= Raphael Thoene =

German composer and musicologist

Raphael Dominique Thoene (born 17 March 1980) is a German composer and musicologist.

== Biography ==

Raphael D. Thoene obtained a degree in Composition (Robert Schumann Hochschule in Düsseldorf, Germany) and Music Theory (Folkwang Hochschule in Essen, Germany). A scholarship recipient, he studied Film Scoring and Composition at the Berklee College of Music, Boston (USA). He also received a PhD in Musicology at the University of Music and Performing Arts and the University of Vienna, Austria, writing his PhD thesis on Malcolm Arnold’s symphonic music.
As a composer, orchestrator and pianist, Thoene received commissions for the Orchesterakademie NRW, the International Contemporary Music Festival Ensemblia in 2005 and the Niederrheinischer Musikherbst in 2006. He orchestrates film and theatre music, and is the author of the musical "Culture", and co-author of the chamber-opera "Der Herr Gevatter" (staged in Saarbrücken, Düsseldorf and Munich).

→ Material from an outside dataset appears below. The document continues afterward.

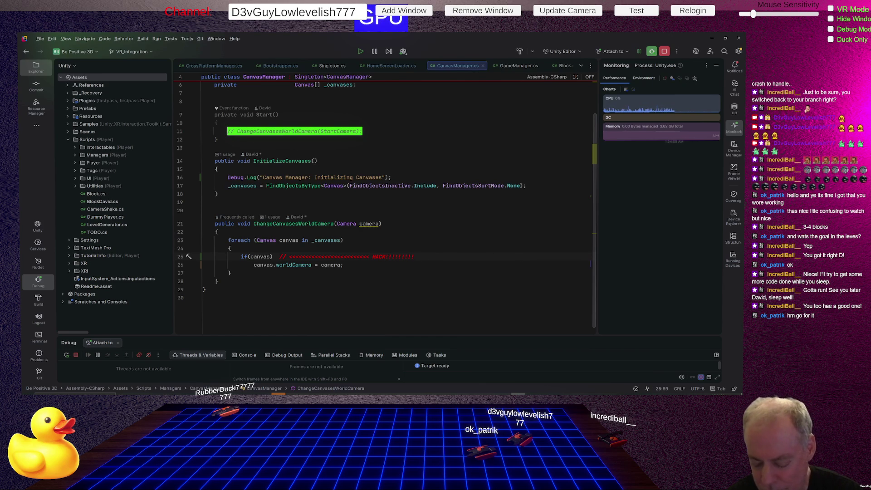
pyautogui.write('-')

He is currently on faculty as a Lecturer in Music Theory at the Hochschule für Musik, Theater und Medien Hannover (Germany).

== Works (a selection) ==

- Brass Symphony No. I for Brass Band, opus 49
- Poèmes dramatique for chamber ensemble, opus 99, based upon the chamber-opera "Der Herr Gevatter"
- Concerto for Violin and Orchestra, opus 108
- Concertino for Trumpet and Orchestra, opus 109
- Sinfonia Concertante for String Orchestra, opus 121

== Publications ==
- Thoene, Raphael D. (2008). "Malcolm Arnold: Symphonisches Schaffen, Stil und Ästhetik"
- Thoene, Raphael D. (2007). "Malcolm Arnold - A Composer of Real Music: Symphonic Writing, Style and Aesthetics"
- Thoene, Raphael D. (2006). "Das Instrumental-Rezitativ in den Clavierwerken Carl Ph. E. Bachs und Wilhelm F. Bach"
- Thoene, Raphael (2005). "Verwirklichung der Ideen Pestalozzis im Zeitalter von Pisa?"